EXCERPT TO READ
╔══

Life with PonchoPoncho Pena

Thinking it over ... Just say no

By Félix Alfonso Peña
© 2008 Félix Alfonso Peña
All rights reserved
31 March, 2008

A message to Democratic Congressional leaders: No.

As you contemplate ways to help homeowners stressed to the financial breaking point by their bad decisions, just say no, you can’t do it.

You can’t do it because I and others like me don’t want to pay for somebody else’s mistakes, especially not if you oblige us to do it.

You may have been distracted by the green blizzard of dollar bills that you can generate simply by going along to get along or to get the other party, so I will refresh your memories.

Other people’s mistakes consisted largely of financing the purchase of overpriced real estate by going for an adjustable rate mortgage loan that could legitimately climb beyond their financial reach, which amounted to gambling that interest rates wouldn’t go up.

Now they’re welching on the bet and they want Big Brother to cough up the cash.

The phrase “good money after bad” comes to mind.

I and people like me do not want to pay for somebody else’s gambling losses, so just say no, because if you say yes and stick us with the bill, come election time we’ll do some sticking of our own, right back at you.

I should explain that people such as myself didn’t rush out with a gleam in our eye to scoop up dandy new property in ritzy places, and say “Damn the torpedoes! Full speed ahead!”

That’s because we know that it’s the torpedoes that do the damning, and we would rather sail along in our humble little scow than bet the salmon farm on a dandy little schooner that would dazzle the neighbors so much that they would have to upgrade to a clipper, which means we would have to get a bigger, faster clipper, setting off a vessel-buying frenzy that would drive the prices of ships to the point where we would all go broke buying what we couldn’t afford in the first place.

So we stuck with our scow, and now we’re rowing past these wrecks and wondering why their skippers didn’t read the handwriting on the wall, or at least a financial article or two that said, “Yonder lies disaster. It’s just a matter of time.”

╚══

PROBLEM DESCRIPTION
Proceed with the column on the mortgage bailout, picking up after its last sentence. The data that follows comes from a separate source.

RECORDED DATA

╔══

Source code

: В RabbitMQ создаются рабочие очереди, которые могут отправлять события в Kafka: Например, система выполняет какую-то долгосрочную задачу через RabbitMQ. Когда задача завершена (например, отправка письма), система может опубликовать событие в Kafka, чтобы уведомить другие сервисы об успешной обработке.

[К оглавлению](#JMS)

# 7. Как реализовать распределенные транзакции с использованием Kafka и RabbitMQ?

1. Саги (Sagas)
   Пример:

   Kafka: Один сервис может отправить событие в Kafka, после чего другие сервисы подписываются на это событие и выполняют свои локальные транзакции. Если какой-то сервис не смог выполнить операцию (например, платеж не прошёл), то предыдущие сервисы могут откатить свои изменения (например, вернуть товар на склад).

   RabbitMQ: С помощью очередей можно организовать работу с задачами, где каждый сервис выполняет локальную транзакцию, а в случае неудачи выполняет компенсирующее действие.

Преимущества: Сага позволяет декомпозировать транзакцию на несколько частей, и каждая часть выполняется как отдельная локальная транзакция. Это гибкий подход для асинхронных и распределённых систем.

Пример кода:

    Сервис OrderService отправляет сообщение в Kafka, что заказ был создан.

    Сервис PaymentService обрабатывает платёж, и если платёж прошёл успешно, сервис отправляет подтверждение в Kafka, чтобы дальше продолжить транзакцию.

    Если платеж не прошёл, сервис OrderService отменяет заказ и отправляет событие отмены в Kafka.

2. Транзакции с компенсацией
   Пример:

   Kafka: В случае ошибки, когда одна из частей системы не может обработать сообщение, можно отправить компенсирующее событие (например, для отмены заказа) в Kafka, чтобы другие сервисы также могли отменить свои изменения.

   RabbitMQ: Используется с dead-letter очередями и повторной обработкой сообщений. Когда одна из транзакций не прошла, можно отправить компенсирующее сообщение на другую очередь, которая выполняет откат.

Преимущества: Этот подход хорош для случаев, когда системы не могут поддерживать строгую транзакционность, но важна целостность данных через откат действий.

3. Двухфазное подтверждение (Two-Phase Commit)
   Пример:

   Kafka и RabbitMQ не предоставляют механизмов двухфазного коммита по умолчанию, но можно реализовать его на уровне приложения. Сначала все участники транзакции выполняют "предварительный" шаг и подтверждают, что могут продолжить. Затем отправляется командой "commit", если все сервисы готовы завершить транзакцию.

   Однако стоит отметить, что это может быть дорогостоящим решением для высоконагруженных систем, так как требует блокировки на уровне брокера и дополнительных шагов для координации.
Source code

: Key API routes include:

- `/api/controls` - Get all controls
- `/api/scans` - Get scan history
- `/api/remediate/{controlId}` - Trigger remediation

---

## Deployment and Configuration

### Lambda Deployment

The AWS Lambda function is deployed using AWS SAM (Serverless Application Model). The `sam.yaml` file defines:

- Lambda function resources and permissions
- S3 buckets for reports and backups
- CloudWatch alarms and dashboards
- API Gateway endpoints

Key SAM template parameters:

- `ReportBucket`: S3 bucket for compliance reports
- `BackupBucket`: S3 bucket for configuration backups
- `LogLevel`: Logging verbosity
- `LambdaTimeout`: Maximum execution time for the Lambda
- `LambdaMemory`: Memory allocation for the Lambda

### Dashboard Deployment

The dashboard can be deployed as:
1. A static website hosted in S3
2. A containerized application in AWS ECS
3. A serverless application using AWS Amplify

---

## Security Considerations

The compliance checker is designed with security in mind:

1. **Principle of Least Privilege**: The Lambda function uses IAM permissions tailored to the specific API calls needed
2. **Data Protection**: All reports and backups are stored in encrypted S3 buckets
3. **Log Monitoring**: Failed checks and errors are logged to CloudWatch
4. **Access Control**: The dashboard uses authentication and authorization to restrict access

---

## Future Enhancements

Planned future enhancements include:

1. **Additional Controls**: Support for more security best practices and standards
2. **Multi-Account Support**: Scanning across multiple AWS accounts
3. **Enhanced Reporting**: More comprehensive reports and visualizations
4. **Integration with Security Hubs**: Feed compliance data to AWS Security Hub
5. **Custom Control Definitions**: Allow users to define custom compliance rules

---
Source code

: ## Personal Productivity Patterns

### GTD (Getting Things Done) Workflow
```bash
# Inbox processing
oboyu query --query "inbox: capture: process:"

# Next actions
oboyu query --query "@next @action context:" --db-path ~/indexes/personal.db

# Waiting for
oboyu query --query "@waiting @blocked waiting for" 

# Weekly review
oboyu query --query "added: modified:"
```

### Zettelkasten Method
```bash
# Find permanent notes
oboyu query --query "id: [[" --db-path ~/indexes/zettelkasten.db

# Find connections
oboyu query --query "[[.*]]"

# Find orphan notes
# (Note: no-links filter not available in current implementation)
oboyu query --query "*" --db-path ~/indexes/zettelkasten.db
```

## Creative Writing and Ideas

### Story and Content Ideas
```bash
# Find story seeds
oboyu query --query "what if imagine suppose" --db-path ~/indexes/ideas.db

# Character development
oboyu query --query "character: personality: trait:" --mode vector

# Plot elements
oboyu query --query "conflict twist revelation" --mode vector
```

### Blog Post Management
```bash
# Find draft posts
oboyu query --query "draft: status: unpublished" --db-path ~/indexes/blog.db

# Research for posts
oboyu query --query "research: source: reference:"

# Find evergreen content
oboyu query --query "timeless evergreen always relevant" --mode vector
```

╚══

RESPONSE TO THE EXERCISE
Admittedly, we stuck with our scows because we are sensible and boring.

But we also vote, and your people get very excited every time they see us approaching the polling place.

Would you like me to look down at your glossy brochure — or nail file, or note pad — and say to that terminally cheerful person who just handed it to me, “Is this the bozo who stuck me and other sensible people with a $400 billion bill for other people’s folly?”

I don’t know that other sensible folks who think like me also talk like me, but I am loud, especially when I am upset.

And I’m upset at this bail-out for a number of other reasons.

The folly practiced by lender and borrower alike inflated the real estate market and made homes all the more unaffordable for sensible people. By pumping money back in, you would keep the prices high and out of the reach of people who could otherwise afford them and get a mortgage without lying about their income or gambling on interest rates.

I’m upset because you’re bringing up this vote over the $400 billion homeowner bailout to make the Republicans look bad, although somebody who votes against making people and institutions responsible for their folly looks pretty good to me.

I’m upset at you and the Republicans because when we were heading to hell in a hand basket because of unsound real estate practices, you as a legislative body did nothing to stop it. Too many people were making too much money gambling, I guess, and if people are making money it must be OK. Never mind archaic terms such as “value.”

And this makes you look like a typical modern Republican, who has abandoned fiscal responsibility in favor of things going to the highest bidder.

Please, somebody has to mind the bank.

If people made a mistake, they should pay for it. I have made many and paid my dues accordingly.

If somebody did something illegal, by all means go after them.

But don’t go after me and others like me. We didn’t do anything wrong. We simply said no. You should, too.